Developments in the euro zone over the coming years will present both major opportunities and major threats for the Irish Stock Exchange and the companies quoted on it, the chief executive of the exchange has said.
Mr Tom Healy, addressing the Humbert Millennium Summer School in Ballina, Co Mayo, said it was arguable that much of the often pessimistic speculation about the outlook for the Irish and other small markets in the euro zone was ill-informed.
It was often said that only a few Irish stocks would make the grade and the rest would depend more and more on private, domestic investors, he said. However, the "continued success of the Irish market in an international context was going to depend on appropriate responses from the exchange, brokers and companies".
The future would see two broad trends in the euro zone, he said. Fund managers would spread their investments across the zone and Germany, France and Italy would begin to build up their pension provision, which was low relative to Britain, the Netherlands and the Republic. Increasing investment by pension fund managers from Germany, France and Italy was likely to create pressure for investments in other than a limited number of European, blue-chip companies, he said.

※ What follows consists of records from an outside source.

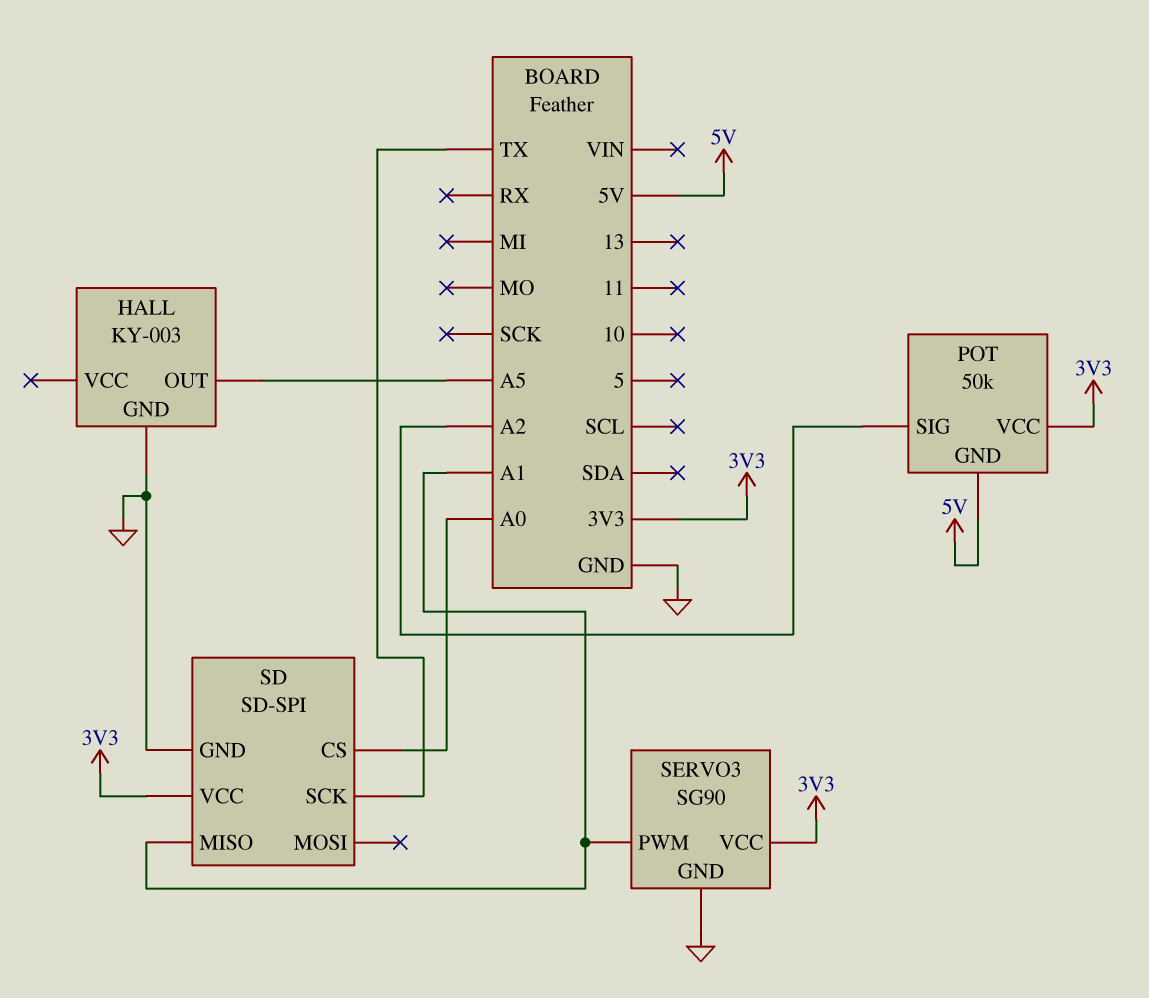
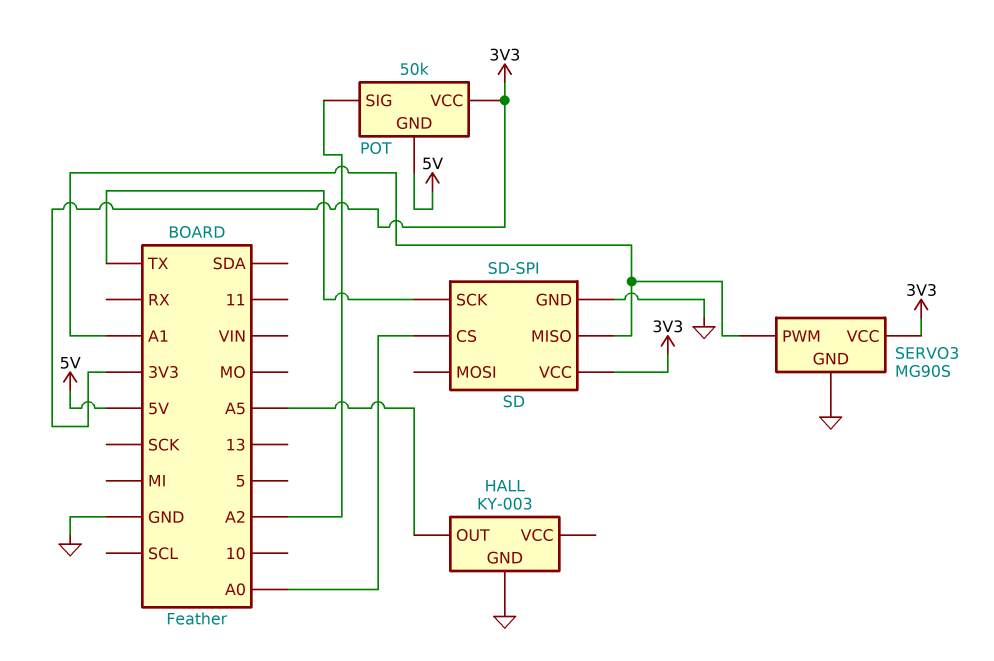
SERVO3: SG90 -> MG90S

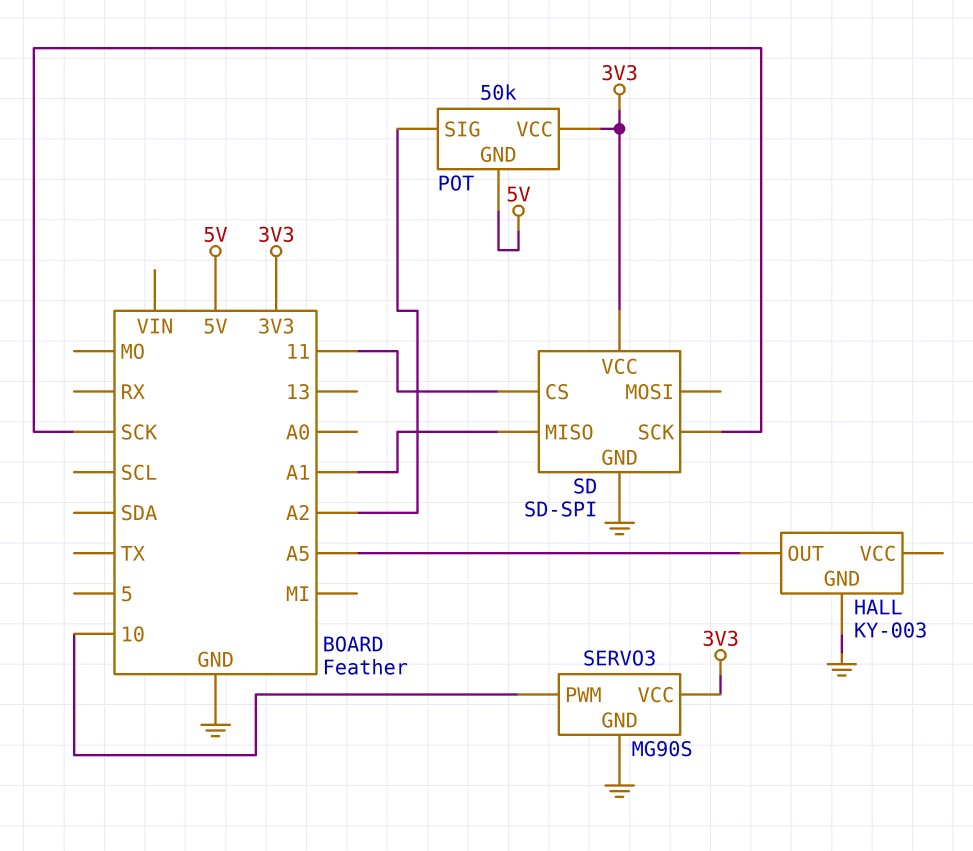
SD pin CS: A0 -> 11
SD pin SCK: TX -> SCK
SERVO3 pin PWM: A1 -> 10

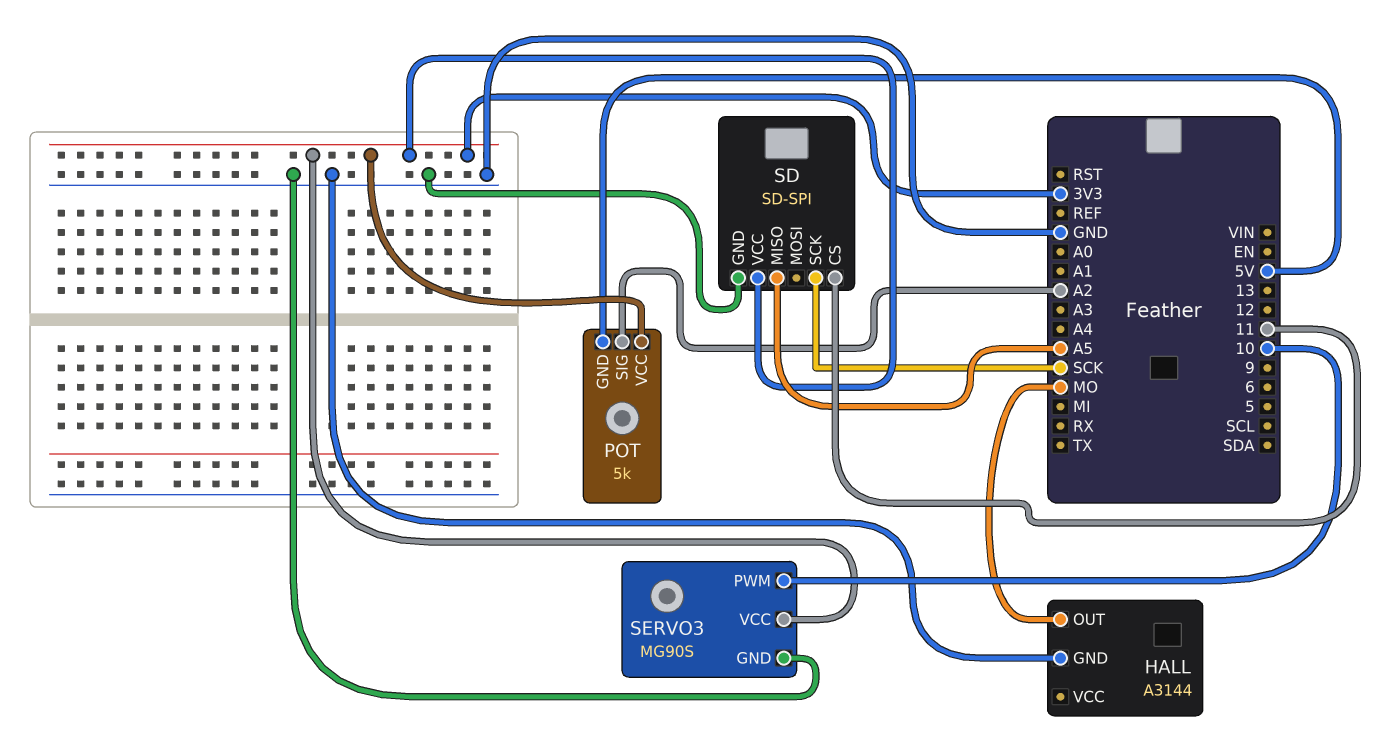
HALL: KY-003 -> A3144
HALL pin OUT: A5 -> MO
POT: 50k -> 5k
SD pin MISO: A1 -> A5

This would create opportunities for good medium-sized companies to appeal to euro zone investors.
Mr Healy said broking firms and companies must make a "serious commitment" to accessing euro zone markets. "Even a modest inflow of euro zone funds could have a dramatic impact," he said.
The major European stock exchanges were moving towards facilitating a common European equity market based on interlinked electronic trading systems and harmonised trading rules and regulation, he said.
"It will likely be late 2000, or 2001, before this harmonised and linked market in blue chips begins to become reasonably effective, but the Irish Stock Exchange will have to be positioned to embrace it well before then."
Mr Healy said that, following the flotation of Telecom, shareownership among the general public was now higher than in the United States. The Irish rate of participation, with half a million share owners, is 20 per cent of adults, which compares with a rate of about 14 per cent in the US. In the euro zone, Finland and the Republic probably have the highest rates of share ownership, he said. However, the British rate, at 25 per cent, is significantly higher than the Irish rate.